- TEXTO EM ESTUDO:
┄┄┄┄┄┄┄┄┄┄
No faz-de-conta do circo, paradoxalmente, não há espaço para o faz-de-conta. Como nos perigos da vida, tudo está em jogo. O adolescente, habituado à dureza desses perigos, encontra nas técnicas circenses o desafio bonito para escoar seu excesso de energia. Depara-se com o limite de sua força e de seu equilíbrio. Canaliza e deságua sua agressividade em expansão criativa e sente a vibração calorosa que emana dos aplausos. Conduzido com orientação responsável e autoridade pedagógica, o aprendiz integra-se criticamente à vida e à comunidade, percebe-se estrela a se construir em cada novo luzir. Transmuta o negativo em positivo. Podem ser arautos e multiplicadores de sonhos e aptidões. Fellini nos lembra que os clowns foram aqueles que anunciaram seu futuro de artista: “esses personagens grotescos e aberrantes, bêbados, em farrapos e desconjuntados, na sua irracionalidade, na sua violência, em seus caprichos esquisitos, foram uma aparição em minha infância, uma profecia, a antecipação da minha vocação.”
┄┄┄┄┄┄┄┄┄┄
De acordo com o texto sobre o circo, por que não há espaço para o faz-de-conta no faz-de-conta circense? Responda em uma ou duas frases.

(Dados coletados)
┄┄┄┄┄┄┄┄┄┄
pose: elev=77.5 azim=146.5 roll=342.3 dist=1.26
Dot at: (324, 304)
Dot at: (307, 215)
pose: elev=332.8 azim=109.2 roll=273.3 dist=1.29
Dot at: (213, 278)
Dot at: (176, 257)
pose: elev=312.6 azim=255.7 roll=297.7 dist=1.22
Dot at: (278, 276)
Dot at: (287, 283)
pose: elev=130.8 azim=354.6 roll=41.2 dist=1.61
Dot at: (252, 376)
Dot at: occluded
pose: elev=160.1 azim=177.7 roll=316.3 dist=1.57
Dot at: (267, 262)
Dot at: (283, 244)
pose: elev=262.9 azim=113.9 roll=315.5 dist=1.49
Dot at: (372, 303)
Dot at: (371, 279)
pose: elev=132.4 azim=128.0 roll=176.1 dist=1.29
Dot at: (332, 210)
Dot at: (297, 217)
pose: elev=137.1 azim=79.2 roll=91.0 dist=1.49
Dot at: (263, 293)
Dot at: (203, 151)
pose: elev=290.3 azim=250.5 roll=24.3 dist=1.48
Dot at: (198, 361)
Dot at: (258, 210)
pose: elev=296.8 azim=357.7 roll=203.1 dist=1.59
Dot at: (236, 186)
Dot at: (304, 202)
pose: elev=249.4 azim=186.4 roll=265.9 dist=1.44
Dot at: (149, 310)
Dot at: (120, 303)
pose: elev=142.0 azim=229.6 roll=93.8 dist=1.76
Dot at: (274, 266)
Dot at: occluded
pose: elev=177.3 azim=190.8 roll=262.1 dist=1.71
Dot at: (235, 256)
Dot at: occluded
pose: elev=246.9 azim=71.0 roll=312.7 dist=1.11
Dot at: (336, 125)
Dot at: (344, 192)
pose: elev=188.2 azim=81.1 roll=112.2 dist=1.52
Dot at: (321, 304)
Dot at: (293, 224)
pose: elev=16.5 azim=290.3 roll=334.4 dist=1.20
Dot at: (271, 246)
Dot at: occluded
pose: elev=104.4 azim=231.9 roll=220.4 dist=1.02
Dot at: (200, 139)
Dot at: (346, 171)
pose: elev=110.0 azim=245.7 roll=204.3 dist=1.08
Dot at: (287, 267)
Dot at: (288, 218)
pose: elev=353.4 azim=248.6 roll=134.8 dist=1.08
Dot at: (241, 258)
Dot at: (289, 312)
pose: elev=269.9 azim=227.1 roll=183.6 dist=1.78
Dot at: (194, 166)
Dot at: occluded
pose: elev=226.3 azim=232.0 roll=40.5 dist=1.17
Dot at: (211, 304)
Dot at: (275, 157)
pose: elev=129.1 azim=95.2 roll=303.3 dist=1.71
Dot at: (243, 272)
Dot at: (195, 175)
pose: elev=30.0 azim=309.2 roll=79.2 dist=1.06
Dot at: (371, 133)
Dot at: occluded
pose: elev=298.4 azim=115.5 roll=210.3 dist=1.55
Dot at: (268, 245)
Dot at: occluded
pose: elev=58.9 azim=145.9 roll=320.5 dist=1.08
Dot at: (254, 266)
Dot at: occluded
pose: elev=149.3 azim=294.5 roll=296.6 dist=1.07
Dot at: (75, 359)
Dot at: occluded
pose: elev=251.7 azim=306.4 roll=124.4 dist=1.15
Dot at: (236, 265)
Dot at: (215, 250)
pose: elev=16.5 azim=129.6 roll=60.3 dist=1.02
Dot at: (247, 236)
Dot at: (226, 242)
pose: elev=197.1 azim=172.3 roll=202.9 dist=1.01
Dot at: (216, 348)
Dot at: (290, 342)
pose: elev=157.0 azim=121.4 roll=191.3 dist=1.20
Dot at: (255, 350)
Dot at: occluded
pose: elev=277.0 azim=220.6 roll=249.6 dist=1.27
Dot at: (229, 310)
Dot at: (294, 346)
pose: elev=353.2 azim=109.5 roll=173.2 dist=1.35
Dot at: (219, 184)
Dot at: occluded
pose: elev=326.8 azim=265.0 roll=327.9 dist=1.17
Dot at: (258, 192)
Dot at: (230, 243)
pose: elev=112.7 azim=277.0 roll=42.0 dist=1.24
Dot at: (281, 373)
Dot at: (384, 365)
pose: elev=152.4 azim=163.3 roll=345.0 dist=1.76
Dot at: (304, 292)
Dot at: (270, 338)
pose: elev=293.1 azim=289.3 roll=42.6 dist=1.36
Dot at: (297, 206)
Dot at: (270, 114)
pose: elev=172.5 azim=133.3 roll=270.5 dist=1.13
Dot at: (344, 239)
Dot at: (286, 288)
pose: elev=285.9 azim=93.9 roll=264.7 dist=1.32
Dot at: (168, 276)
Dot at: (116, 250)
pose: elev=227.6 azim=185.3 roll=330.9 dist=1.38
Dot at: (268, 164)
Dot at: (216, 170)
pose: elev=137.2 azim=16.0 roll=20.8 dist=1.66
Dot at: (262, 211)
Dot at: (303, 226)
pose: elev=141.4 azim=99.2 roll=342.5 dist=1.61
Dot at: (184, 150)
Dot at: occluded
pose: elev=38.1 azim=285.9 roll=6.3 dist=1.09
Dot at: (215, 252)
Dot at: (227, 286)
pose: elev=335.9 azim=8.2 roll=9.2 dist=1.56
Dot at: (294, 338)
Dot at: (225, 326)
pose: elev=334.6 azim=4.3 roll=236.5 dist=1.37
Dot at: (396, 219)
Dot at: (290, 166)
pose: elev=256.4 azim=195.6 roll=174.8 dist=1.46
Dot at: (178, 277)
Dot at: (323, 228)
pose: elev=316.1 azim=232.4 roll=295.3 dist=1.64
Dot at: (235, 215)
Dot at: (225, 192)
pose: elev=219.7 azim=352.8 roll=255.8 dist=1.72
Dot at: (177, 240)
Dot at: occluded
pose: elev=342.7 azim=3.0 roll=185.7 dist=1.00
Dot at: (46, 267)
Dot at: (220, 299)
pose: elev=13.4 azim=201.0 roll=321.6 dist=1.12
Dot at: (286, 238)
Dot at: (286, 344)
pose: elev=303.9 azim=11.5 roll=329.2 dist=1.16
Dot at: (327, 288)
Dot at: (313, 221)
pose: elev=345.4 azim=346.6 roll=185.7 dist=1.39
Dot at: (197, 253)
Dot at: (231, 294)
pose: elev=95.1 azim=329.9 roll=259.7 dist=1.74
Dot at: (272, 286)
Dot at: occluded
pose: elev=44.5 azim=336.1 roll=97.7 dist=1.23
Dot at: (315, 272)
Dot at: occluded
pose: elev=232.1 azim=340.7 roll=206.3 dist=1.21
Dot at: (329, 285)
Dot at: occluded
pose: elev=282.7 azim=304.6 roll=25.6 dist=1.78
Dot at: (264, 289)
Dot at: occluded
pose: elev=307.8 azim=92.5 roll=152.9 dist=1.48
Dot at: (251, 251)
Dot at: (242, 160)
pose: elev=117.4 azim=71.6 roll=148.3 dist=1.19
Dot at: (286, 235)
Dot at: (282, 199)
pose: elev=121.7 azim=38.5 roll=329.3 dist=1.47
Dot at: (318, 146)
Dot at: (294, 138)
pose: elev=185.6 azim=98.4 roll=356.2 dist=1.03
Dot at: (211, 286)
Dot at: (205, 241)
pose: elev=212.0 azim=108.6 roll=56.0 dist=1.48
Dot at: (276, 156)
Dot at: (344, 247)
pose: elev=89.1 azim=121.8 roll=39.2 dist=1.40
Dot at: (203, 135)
┄┄┄┄┄┄┄┄┄┄
- RESULTADO DO EXERCÍCIO: Porque no circo, assim como nos perigos da vida, tudo está em jogo.